Trotzdem fühlte er sich leer. Vermutlich, weil es nicht London war. Nichts verband ihn mit dem luxuriösen Hochhaus, in dem er hier wohnte, oder mit der betriebsamen Metropole. Je schneller er einen Standort für Stone’s fand und die Filiale eröffnete, desto eher konnte er nach England zurückkehren und sein Leben fortführen – was auch immer es für ihn bereithielt.

Zum wohl tausendsten Mal in den letzten fünf Tagen betrachtete Emma Stewart sich skeptisch im Spiegel. War das Kleid elegant genug für die Empire State Fashion Show heute Abend? Es war maßgeschneidert und schmeichelte ihrer Figur. Der etwas schwerere graue Kreppstoff zauberte eine wunderschöne Silhouette. Dazu trug sie gewagte Schuhe: schwarze Pumps von Manolo Blahnik, zu dessen Kauf ihre Halbschwester Sophie ihr geraten hatte. Das Outfit passte zu einer Frau, die eine Führungsposition bei Eden’s bekleidete. Aber würde es einem Raum voller Designer, Prominenter, Modemagazin-Redakteure und Models standhalten?

Emma drehte sich kritisch um sich selbst, schob sich dann ihre langen braunen Haare über eine Schulter und öffnete den Reißverschluss am Rücken.
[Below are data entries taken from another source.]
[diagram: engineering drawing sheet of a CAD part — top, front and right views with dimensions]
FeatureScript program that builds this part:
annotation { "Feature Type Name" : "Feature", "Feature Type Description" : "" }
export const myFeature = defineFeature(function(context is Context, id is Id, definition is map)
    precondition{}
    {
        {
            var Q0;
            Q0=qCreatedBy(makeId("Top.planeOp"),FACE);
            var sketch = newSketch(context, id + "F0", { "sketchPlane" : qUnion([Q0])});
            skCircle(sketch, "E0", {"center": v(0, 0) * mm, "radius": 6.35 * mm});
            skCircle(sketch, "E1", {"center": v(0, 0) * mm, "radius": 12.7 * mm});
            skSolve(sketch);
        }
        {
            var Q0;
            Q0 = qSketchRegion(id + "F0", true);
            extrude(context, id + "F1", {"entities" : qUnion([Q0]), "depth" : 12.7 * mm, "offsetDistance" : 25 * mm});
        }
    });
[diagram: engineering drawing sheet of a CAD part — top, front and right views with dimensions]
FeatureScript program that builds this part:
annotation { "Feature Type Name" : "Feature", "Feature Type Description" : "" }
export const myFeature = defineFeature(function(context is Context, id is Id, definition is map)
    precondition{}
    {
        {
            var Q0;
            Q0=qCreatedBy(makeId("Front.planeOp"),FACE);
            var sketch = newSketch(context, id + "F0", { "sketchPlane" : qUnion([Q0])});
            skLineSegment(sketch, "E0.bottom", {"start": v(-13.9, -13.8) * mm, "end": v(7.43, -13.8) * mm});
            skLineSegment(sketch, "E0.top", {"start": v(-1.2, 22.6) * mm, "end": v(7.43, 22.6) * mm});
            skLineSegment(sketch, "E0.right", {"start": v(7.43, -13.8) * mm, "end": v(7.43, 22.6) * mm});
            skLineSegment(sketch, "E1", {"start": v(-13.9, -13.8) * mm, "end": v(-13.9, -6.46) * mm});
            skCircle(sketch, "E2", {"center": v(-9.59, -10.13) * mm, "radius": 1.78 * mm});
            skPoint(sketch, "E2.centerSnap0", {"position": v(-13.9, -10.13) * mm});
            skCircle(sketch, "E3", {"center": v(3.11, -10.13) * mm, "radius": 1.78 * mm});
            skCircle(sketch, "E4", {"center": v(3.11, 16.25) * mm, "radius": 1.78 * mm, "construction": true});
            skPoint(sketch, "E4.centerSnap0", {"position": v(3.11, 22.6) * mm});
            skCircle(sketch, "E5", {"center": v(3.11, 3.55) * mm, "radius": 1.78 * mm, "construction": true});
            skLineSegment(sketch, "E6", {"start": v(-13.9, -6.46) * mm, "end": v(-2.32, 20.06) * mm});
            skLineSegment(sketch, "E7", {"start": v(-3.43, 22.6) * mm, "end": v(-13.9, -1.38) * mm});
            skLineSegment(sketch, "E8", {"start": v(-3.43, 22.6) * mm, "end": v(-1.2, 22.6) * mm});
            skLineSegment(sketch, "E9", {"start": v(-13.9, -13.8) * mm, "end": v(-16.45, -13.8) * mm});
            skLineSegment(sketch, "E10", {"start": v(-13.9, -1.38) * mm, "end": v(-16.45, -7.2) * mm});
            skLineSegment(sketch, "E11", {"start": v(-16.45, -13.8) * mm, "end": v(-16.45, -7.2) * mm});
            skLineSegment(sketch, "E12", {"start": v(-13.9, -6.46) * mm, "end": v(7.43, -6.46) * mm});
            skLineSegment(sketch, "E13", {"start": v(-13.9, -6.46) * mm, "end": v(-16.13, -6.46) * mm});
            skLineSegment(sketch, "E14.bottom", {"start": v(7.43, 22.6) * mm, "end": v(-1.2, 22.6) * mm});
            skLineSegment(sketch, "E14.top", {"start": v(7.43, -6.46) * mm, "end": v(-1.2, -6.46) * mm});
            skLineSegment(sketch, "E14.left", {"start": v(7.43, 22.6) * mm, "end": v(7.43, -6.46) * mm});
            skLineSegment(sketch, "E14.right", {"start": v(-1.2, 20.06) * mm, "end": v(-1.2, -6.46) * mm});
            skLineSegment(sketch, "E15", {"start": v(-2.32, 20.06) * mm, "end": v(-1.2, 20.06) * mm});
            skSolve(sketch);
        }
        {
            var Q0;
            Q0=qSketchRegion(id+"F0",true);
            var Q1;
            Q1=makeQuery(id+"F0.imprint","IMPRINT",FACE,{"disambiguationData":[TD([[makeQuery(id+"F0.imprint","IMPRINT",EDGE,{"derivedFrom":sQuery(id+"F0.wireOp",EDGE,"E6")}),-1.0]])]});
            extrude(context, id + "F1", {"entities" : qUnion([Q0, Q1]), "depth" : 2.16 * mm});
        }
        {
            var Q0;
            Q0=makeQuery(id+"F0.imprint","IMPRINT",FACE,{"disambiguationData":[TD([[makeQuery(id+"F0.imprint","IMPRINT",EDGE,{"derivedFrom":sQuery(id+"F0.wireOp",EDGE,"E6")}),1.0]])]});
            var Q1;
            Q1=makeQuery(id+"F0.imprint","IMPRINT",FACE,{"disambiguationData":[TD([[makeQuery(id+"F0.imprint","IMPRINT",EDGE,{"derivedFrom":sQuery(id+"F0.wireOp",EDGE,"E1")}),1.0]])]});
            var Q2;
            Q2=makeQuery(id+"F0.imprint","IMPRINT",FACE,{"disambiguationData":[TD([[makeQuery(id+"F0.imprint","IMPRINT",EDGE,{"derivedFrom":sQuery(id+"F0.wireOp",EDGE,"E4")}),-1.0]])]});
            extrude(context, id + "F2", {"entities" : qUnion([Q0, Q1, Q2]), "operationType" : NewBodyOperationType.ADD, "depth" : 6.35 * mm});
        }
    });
Es musste gehen. In Grau fühlte sie sich wohl. Irgendwann würde sie vielleicht mutiger werden und auffälligere Kleider anziehen, aber nicht heute. So weit war sie noch nicht. Daran konnten auch das Vermögen von über eine Milliarde Dollar, die protzige Wohnung mit Blick auf den Central Park und ihre Stellung als Finanzchefin eines der größten Kaufhäuser der Stadt nichts ändern. Drei Monate zuvor hatte sie auf ihrem Konto nur vierunddreißig Dollar gehabt, in einer langweiligen Ein-Zimmer-Mietwohnung in New Jersey gelebt, mit einer flinken braunen Maus als ungebetener „Untermieterin“, und war Nachwuchssteuerberaterin bei einer kleinen Wirtschaftsprüfungsgesellschaft gewesen. Ein Kleid, mit dem sie im Mittelpunkt des Interesses stehen würde, bereitete ihr Unbehagen, weil sie bisher nie im Mittelpunkt gestanden hatte.

Vorsichtig schob sie das Kleid in eine Schutzhülle, um es mit auf die Arbeit zu nehmen. Sie und ihre Halbschwestern Mindy und Sophie gingen nicht nur gemeinsam zur Fashion Show, sondern wollten sich vorher auch gemeinsam zurechtmachen. Sophie hatte sich um einen Hairstylisten und einen Make-up-Artist gekümmert. Dafür war Emma ihr sehr dankbar, denn an diesem Morgen hatte sie weder Zeit für das eine noch das andere, und wenn sie jetzt nicht losging, käme sie zu spät. Sie raffte die Haare zum Pferdeschwanz zusammen, trug ein bisschen Sonnencreme, Mascara und Lippenbalsam auf und zog die obligatorische schwarze Hose zur Seidenbluse an. Um das Outfit aufzupeppen, wählte sie eine königsblaue Bluse und die neuen hohen Pumps. Das waren zwei gewagte Kleidungsstücke auf einmal!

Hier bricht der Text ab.